* **TASK**
Print out all of the records exactly; no picture belongs in the result.

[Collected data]
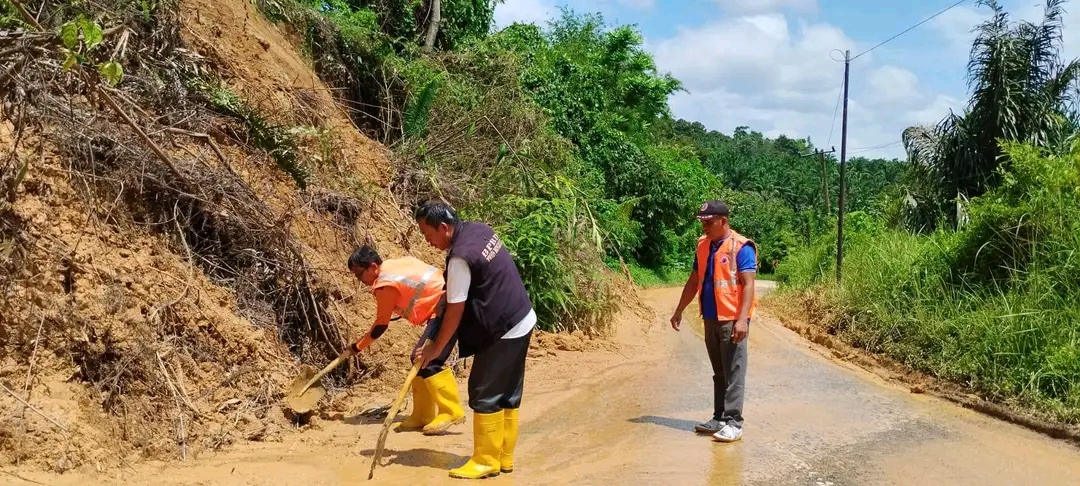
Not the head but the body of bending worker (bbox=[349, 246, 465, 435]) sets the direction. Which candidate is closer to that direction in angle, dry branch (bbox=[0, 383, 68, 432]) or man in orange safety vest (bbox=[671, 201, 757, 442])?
the dry branch

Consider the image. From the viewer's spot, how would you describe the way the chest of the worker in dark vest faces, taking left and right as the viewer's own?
facing to the left of the viewer

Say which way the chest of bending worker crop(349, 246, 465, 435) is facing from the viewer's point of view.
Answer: to the viewer's left

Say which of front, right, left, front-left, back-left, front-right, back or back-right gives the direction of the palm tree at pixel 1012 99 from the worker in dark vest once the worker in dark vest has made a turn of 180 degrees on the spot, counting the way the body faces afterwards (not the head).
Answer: front-left

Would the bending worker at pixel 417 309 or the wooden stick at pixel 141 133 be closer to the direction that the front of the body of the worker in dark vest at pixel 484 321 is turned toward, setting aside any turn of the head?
the wooden stick

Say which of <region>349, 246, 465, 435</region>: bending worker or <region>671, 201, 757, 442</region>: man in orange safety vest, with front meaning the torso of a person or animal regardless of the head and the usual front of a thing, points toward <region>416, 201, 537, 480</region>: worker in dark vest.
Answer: the man in orange safety vest

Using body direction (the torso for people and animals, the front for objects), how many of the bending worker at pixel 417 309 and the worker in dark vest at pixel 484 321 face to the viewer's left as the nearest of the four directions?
2
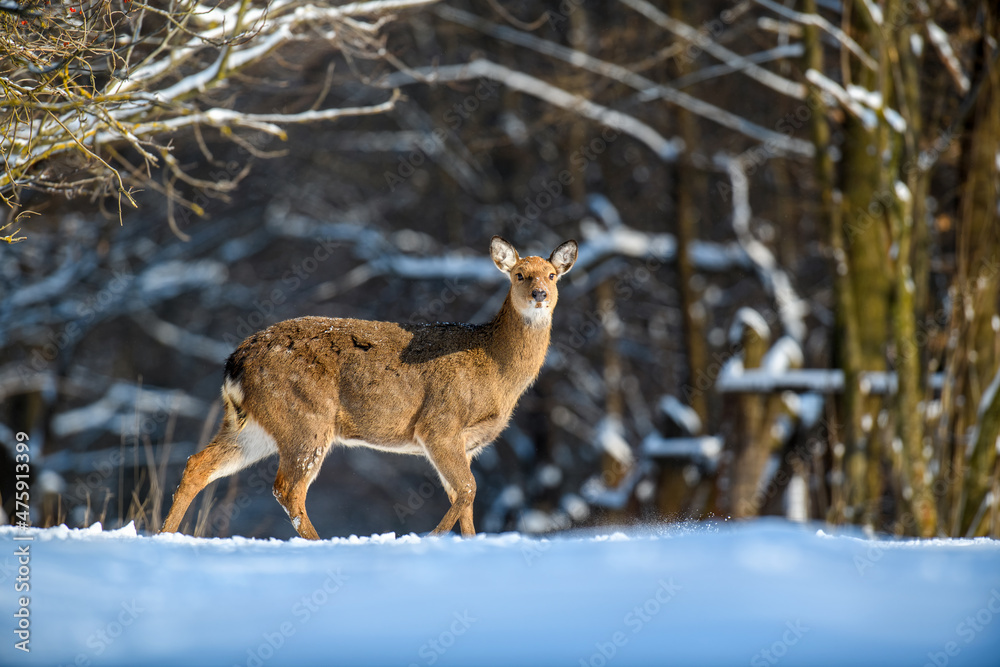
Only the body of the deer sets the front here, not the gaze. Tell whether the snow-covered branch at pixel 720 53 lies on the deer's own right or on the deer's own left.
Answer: on the deer's own left

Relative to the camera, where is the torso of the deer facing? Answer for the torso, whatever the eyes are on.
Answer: to the viewer's right

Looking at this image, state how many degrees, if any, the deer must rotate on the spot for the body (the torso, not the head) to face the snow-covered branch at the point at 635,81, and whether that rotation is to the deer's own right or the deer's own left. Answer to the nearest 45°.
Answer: approximately 90° to the deer's own left

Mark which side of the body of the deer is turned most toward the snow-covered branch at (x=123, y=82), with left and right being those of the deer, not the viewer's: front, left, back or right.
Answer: back
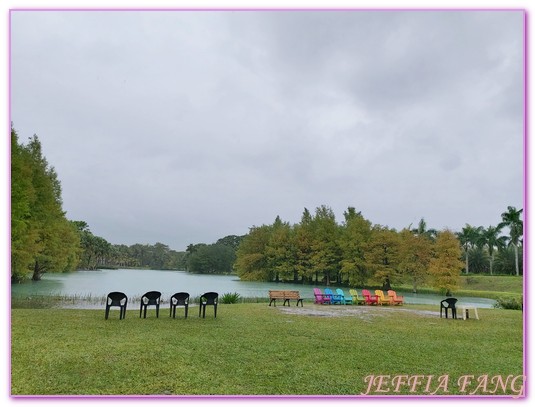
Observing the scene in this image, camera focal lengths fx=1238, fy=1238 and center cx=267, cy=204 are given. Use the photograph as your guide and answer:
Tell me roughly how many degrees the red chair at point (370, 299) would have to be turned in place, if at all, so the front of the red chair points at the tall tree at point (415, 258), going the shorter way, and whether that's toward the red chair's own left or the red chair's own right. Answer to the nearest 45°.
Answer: approximately 135° to the red chair's own left

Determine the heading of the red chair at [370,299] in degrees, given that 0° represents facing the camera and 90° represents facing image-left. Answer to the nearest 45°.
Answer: approximately 315°

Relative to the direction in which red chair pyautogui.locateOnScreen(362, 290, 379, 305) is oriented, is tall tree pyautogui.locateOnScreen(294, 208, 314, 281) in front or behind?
behind

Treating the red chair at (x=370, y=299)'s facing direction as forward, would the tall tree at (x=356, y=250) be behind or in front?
behind

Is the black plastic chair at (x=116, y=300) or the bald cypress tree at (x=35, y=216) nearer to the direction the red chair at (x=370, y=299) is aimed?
the black plastic chair
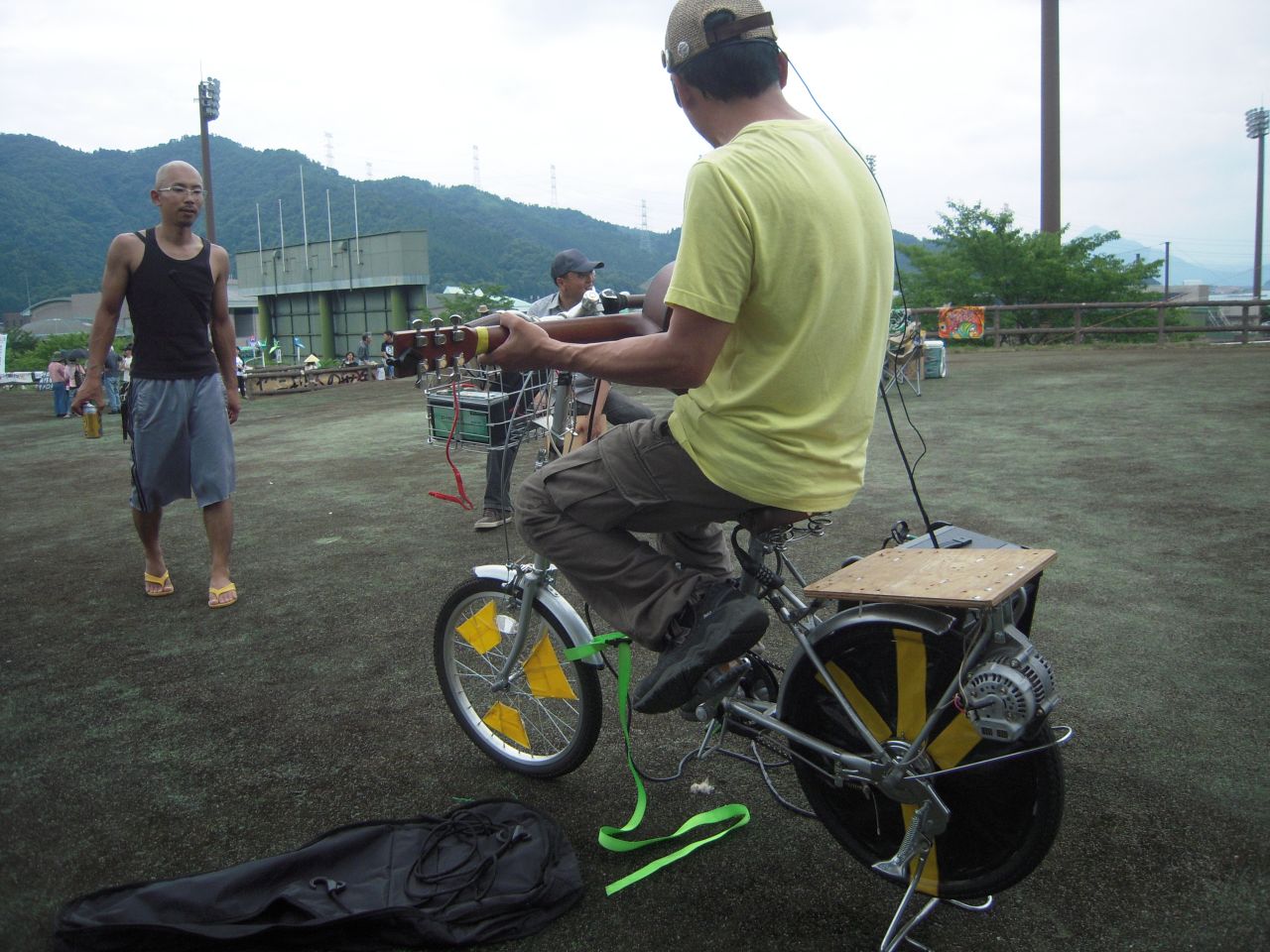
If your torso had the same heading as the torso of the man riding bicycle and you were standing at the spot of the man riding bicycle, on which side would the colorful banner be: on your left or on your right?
on your right

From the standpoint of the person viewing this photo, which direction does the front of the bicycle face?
facing away from the viewer and to the left of the viewer

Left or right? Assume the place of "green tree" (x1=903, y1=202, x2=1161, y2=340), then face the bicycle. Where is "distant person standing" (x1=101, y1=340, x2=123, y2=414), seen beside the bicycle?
right

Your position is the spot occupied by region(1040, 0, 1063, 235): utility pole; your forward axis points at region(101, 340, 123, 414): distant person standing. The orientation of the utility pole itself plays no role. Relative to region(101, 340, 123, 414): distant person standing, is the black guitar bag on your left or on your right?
left

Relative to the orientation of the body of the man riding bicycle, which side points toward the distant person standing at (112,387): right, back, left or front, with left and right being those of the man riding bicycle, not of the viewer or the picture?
front

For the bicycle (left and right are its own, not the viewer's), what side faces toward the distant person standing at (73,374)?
front

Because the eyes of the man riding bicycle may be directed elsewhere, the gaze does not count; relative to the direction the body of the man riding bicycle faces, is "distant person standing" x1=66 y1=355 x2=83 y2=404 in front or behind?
in front

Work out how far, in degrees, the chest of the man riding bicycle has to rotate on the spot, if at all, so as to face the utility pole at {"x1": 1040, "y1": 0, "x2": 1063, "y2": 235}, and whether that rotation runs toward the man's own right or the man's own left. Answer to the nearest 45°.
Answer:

* **YOUR SOLUTION**
Not the head but the body of bending worker (bbox=[349, 246, 465, 435]) sets the direction. Which candidate is closer to that direction in angle, dry branch (bbox=[0, 383, 68, 432]) or man in orange safety vest (bbox=[671, 201, 757, 442])?
the dry branch

Consider the image. From the viewer's spot, how would you describe the way the chest of the worker in dark vest faces, taking left and right as the viewer's own?
facing to the left of the viewer

Say which way the chest of bending worker crop(349, 246, 465, 435) is facing from the viewer's point of view.
Answer: to the viewer's left

Say which of front, right, left, front-left, back-left, front-right, back or back-right gives the direction of the palm tree at pixel 1012 99 from the worker in dark vest once the worker in dark vest has made a turn of 180 degrees on the spot, counting the way the body faces afterwards (not the head).
Answer: front-left

Would the bending worker at pixel 417 309 or the wooden stick at pixel 141 133 be closer to the direction that the front of the body of the worker in dark vest at pixel 484 321 is turned toward, setting aside any turn of the head?
the wooden stick

Say which of <region>349, 246, 465, 435</region>: bending worker or <region>671, 201, 757, 442</region>: man in orange safety vest, with front meaning the torso of a person or animal regardless of the head and the usual front of a thing, points toward <region>416, 201, 537, 480</region>: worker in dark vest.
Answer: the man in orange safety vest

Using body direction (the torso for people and animals, the front for objects), how many of the bending worker at pixel 417 309 and the worker in dark vest at pixel 484 321 face to the viewer's left as the nearest of the four directions?
2
Only the body of the deer sets the front here, not the gaze. Tell whether the snow-covered branch at pixel 720 53 lies on the deer's own right or on the deer's own left.
Answer: on the deer's own left

Relative to the camera, where is the torso of the deer facing? Answer for the torso, whatever the eyes are on.
Answer: to the viewer's right

Looking at this image, state how many degrees, if any, the deer must rotate on the spot for the body (the torso, not the head) to face the snow-covered branch at the point at 635,81, and whether that rotation is to the deer's own right or the deer's own left. Answer to the nearest 45°.
Answer: approximately 90° to the deer's own left

Mark which side of the body of the deer is turned most toward the snow-covered branch at (x=123, y=82), with left and right being those of the deer, not the viewer's: front, left, back or right.
Answer: back
Observing the scene in this image, camera focal lengths fx=1238, fy=1238 and center cx=267, cy=204 are given. Use the photograph as your guide and answer:
Tell me roughly how many degrees the red chair at point (370, 299) would have to be turned in place, if at all, so the front of the red chair points at the tall tree at point (415, 258), going the shorter way, and whether that's toward the red chair's own left or the red chair's own right. Answer to the nearest 45°.
Answer: approximately 135° to the red chair's own left

Determine the heading of the red chair at [370,299] in degrees, given that 0° represents facing the camera and 90° represents facing image-left. Answer to the nearest 45°.
Answer: approximately 315°

Relative to the direction in which red chair pyautogui.locateOnScreen(362, 290, 379, 305) is oriented, is tall tree pyautogui.locateOnScreen(294, 208, 314, 281) in front or behind?
behind

Treating the red chair at (x=370, y=299)'s facing direction as forward, would the tall tree at (x=356, y=250) be behind or in front?
behind

Is the black plastic chair at (x=116, y=300) or the bald cypress tree at (x=35, y=216) nearer to the direction the red chair at (x=370, y=299) is aimed?
the black plastic chair
If your torso had the same heading as the torso of the man riding bicycle and you were standing at the spot of the man riding bicycle, on which side would the colorful banner be: on your left or on your right?
on your right

From the standpoint of the person viewing this photo, which direction does the front of the bicycle face?
facing away from the viewer and to the left of the viewer

Left or right? Assume the place of "green tree" (x1=903, y1=202, x2=1161, y2=340), then face the bicycle. Where is "distant person standing" (x1=101, y1=340, x2=123, y2=414), seen beside the bicycle?
right

Your position is the spot occupied by region(1040, 0, 1063, 235): utility pole; your forward axis points at region(101, 340, 123, 414): distant person standing. The orientation of the utility pole itself plays no role. Relative to region(101, 340, 123, 414): distant person standing, is the black guitar bag on your left or on your right?
left

Relative to the orientation of the body of the man riding bicycle, which side points toward the distant person standing at (112,387): right, back, left or front, with left and right being those of the man riding bicycle, not of the viewer or the picture?
front

For the bicycle (left and right are its own, not the viewer's), what side faces toward the distant person standing at (73,374)?
front

Because the eyes of the man riding bicycle may be directed elsewhere, the gaze does not count; relative to the direction the body of the man riding bicycle faces, is "distant person standing" x1=66 y1=355 x2=83 y2=404 in front or behind?
in front

Work out how far, in degrees, the chest of the man riding bicycle has to rotate on the spot, if at all, so as to face the utility pole at {"x1": 1040, "y1": 0, "x2": 1063, "y2": 235}, and whether that rotation runs toward the man's own right or the man's own left. Answer to the nearest 45°.
Answer:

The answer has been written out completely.